▶ _Instructions for the task_
Begin the copy at the line that contains "List each element's", end it at the last line of the entries below, keep every word exact, and include no pictures.

----

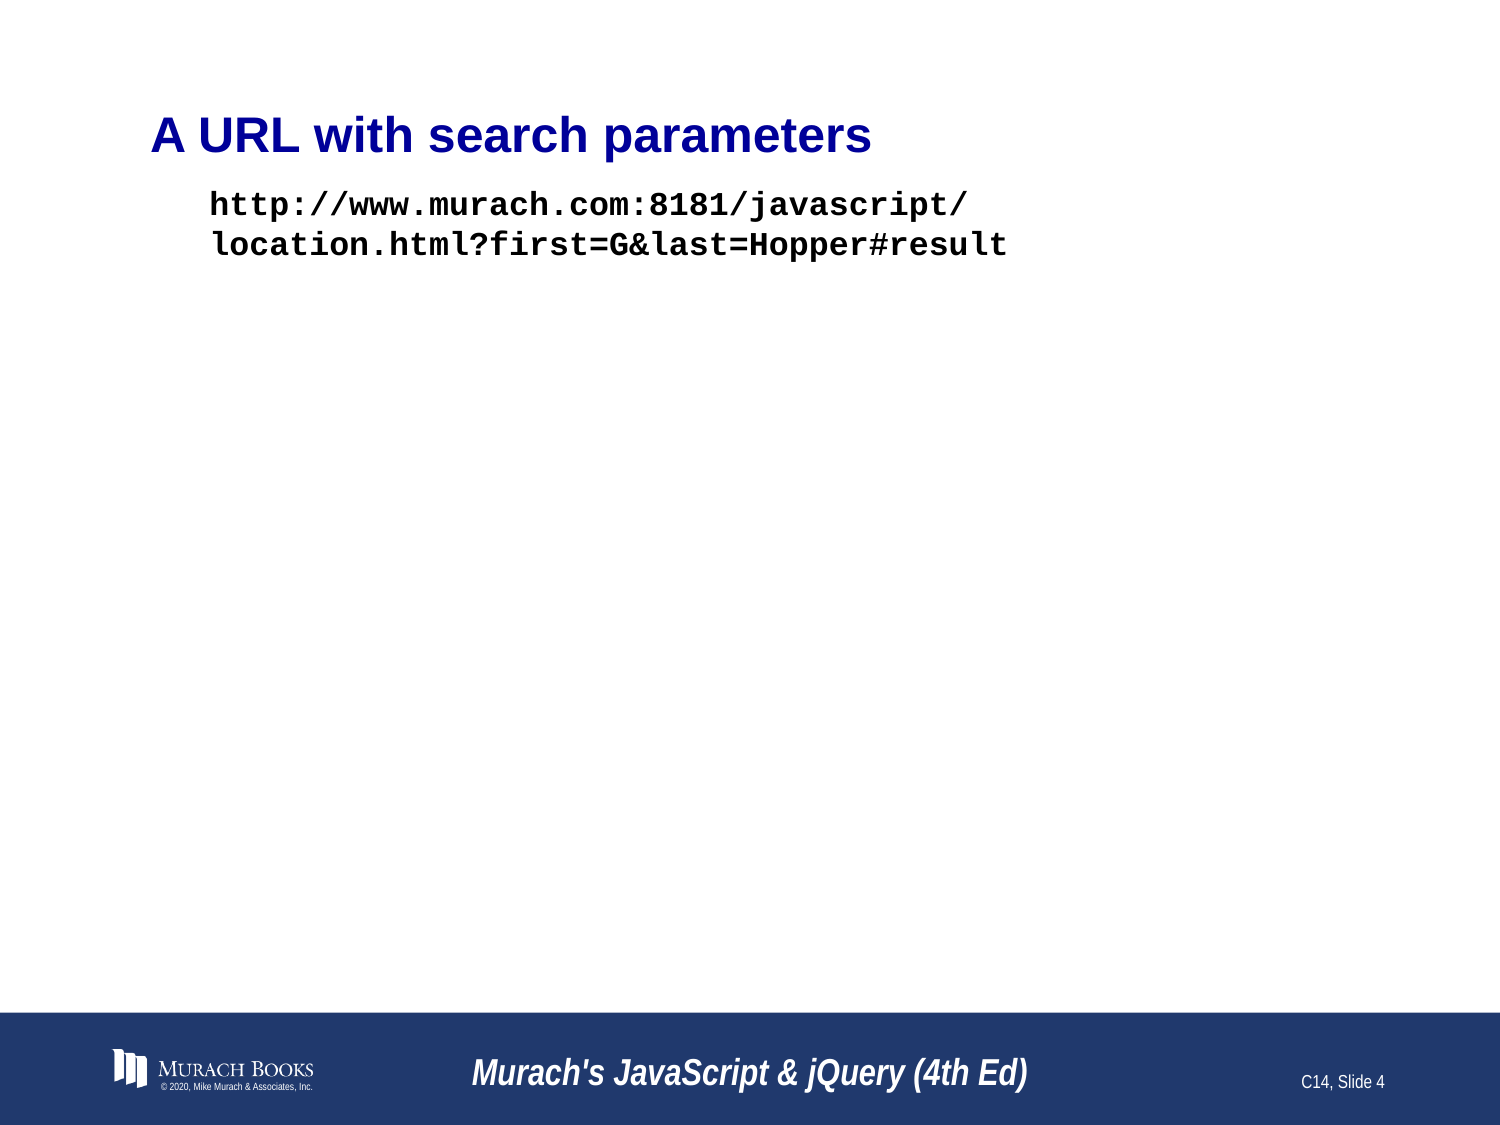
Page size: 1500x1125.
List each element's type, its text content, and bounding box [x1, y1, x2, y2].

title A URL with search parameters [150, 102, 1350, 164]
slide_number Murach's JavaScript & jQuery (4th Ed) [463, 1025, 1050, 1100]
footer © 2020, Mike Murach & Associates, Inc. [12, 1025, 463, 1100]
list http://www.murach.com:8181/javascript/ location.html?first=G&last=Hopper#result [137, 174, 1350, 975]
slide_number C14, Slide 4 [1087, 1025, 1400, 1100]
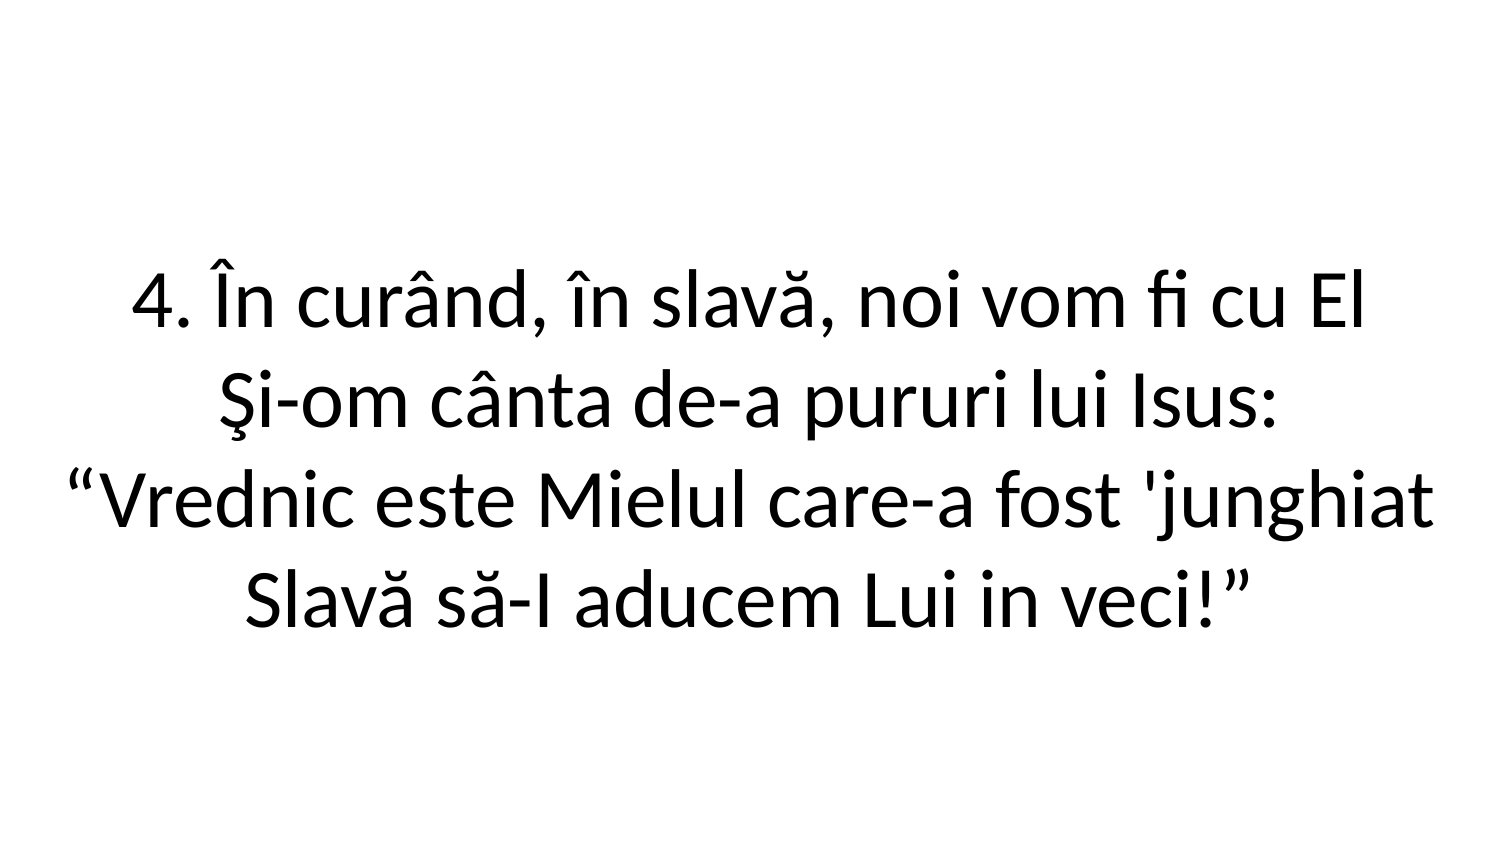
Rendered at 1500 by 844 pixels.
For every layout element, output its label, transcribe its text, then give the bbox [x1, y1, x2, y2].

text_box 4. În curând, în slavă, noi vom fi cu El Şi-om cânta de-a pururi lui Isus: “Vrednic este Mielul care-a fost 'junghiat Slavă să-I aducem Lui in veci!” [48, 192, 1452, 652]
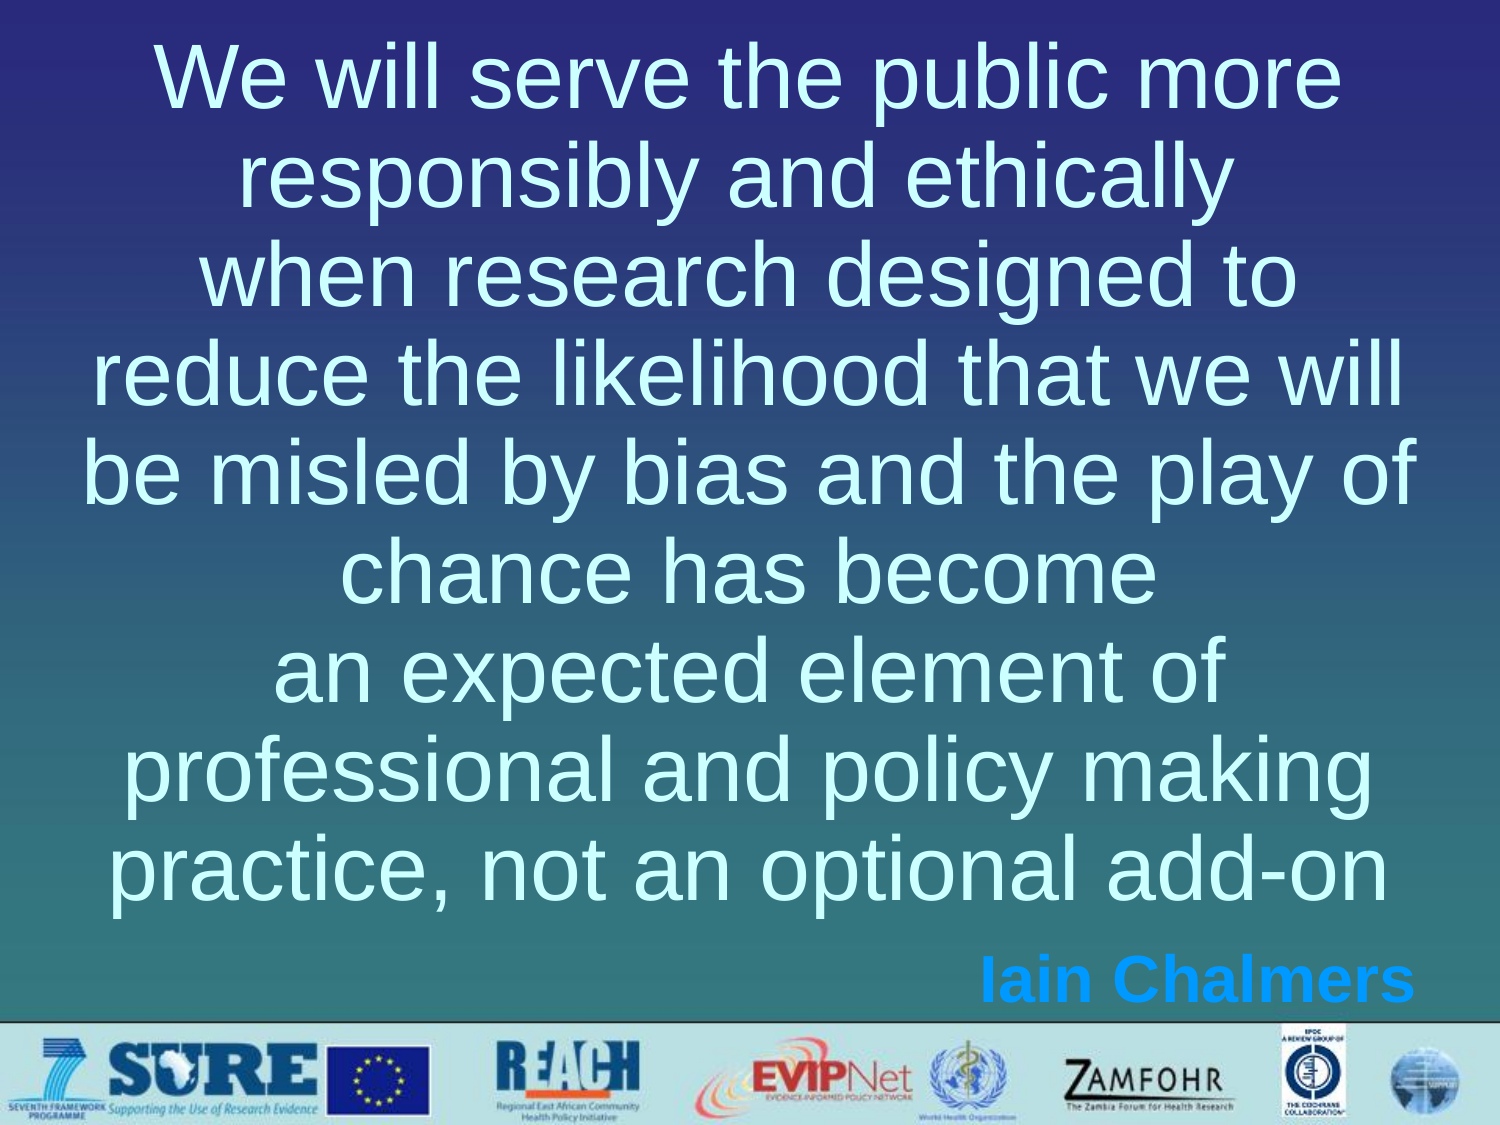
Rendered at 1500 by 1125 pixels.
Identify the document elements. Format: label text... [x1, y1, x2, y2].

----

▶ _Finished task_
List each element's type, its text content, and bounding box [x1, y1, x2, y2].

title A URL with search parameters [150, 102, 1350, 164]
slide_number Murach's JavaScript & jQuery (4th Ed) [463, 1025, 1050, 1100]
footer © 2020, Mike Murach & Associates, Inc. [12, 1025, 463, 1100]
list http://www.murach.com:8181/javascript/ location.html?first=G&last=Hopper#result [137, 174, 1350, 975]
slide_number C14, Slide 4 [1087, 1025, 1400, 1100]
Rendered at 1500 by 844 pixels.
For every layout element, output its label, transcribe its text, then give the bbox [x1, y1, x2, y2].

text_box 4. În curând, în slavă, noi vom fi cu El Şi-om cânta de-a pururi lui Isus: “Vrednic este Mielul care-a fost 'junghiat Slavă să-I aducem Lui in veci!” [48, 192, 1452, 652]
Rendered at 1500 by 1125 pixels.
Identify the document elements. Format: label text... [x1, y1, x2, y2].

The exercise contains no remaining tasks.